§ **Action item**
The lines to return run from the one containing "de opäť na sklade?" through the end of the material; give them exactly and leave out the pictures.

=-=-=

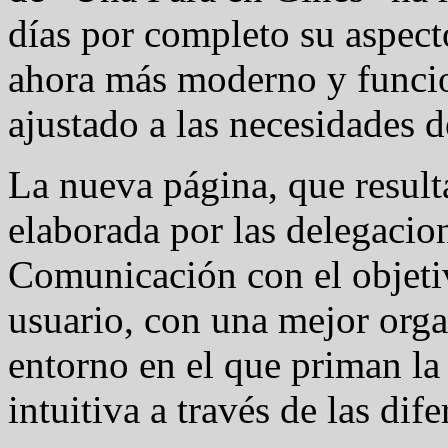
días por completo su aspect
ahora más moderno y funci
ajustado a las necesidades de
La nueva página, que result
elaborada por las delegacio
Comunicación con el objetiv
usuario, con una mejor orga
entorno en el que priman la
intuitiva a través de las dif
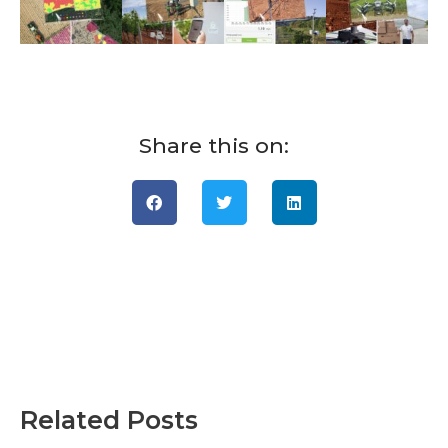
Share this on:
Related Posts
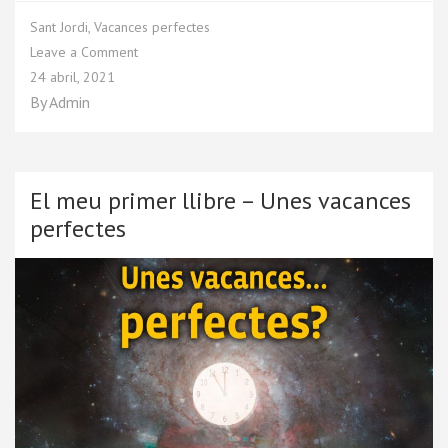
Sant Jordi
,
Vacances perfectes
Leave a Comment
24 abril, 2021
By
Admin
El meu primer llibre – Unes vacances
perfectes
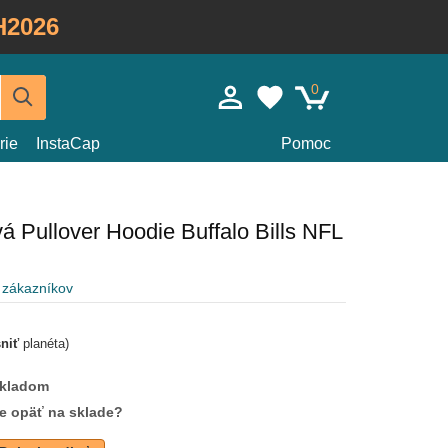
H2026
0
rie
InstaCap
Pomoc
á Pullover Hoodie Buffalo Bills NFL
 zákazníkov
sniť
planéta)
skladom
de opäť na sklade?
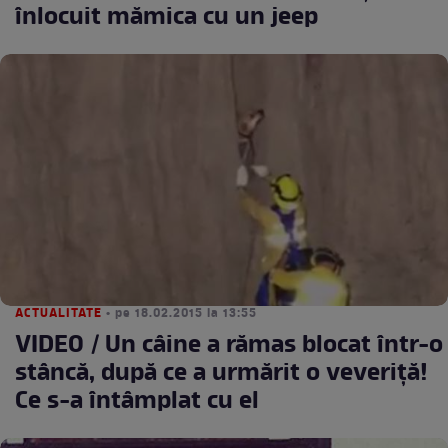
înlocuit mămica cu un jeep
ACTUALITATE
• pe 18.02.2015 la 13:55
VIDEO / Un câine a rămas blocat într-o
stâncă, după ce a urmărit o veveriţă!
Ce s-a întâmplat cu el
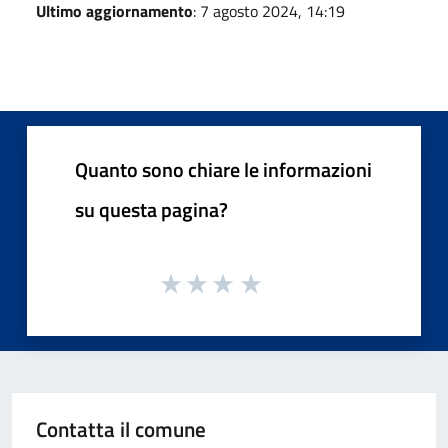
Ultimo aggiornamento
: 7 agosto 2024, 14:19
Quanto sono chiare le informazioni
su questa pagina?
Contatta il comune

=-=-=

§ **Response to this exercise**
de opäť na sklade?
înlocuit mămica cu un jeep
ACTUALITATE
• pe 18.02.2015 la 13:55
VIDEO / Un câine a rămas blocat într-o
stâncă, după ce a urmărit o veveriţă!
Ce s-a întâmplat cu el
Ultimo aggiornamento
: 7 agosto 2024, 14:19
Quanto sono chiare le informazioni
su questa pagina?
Contatta il comune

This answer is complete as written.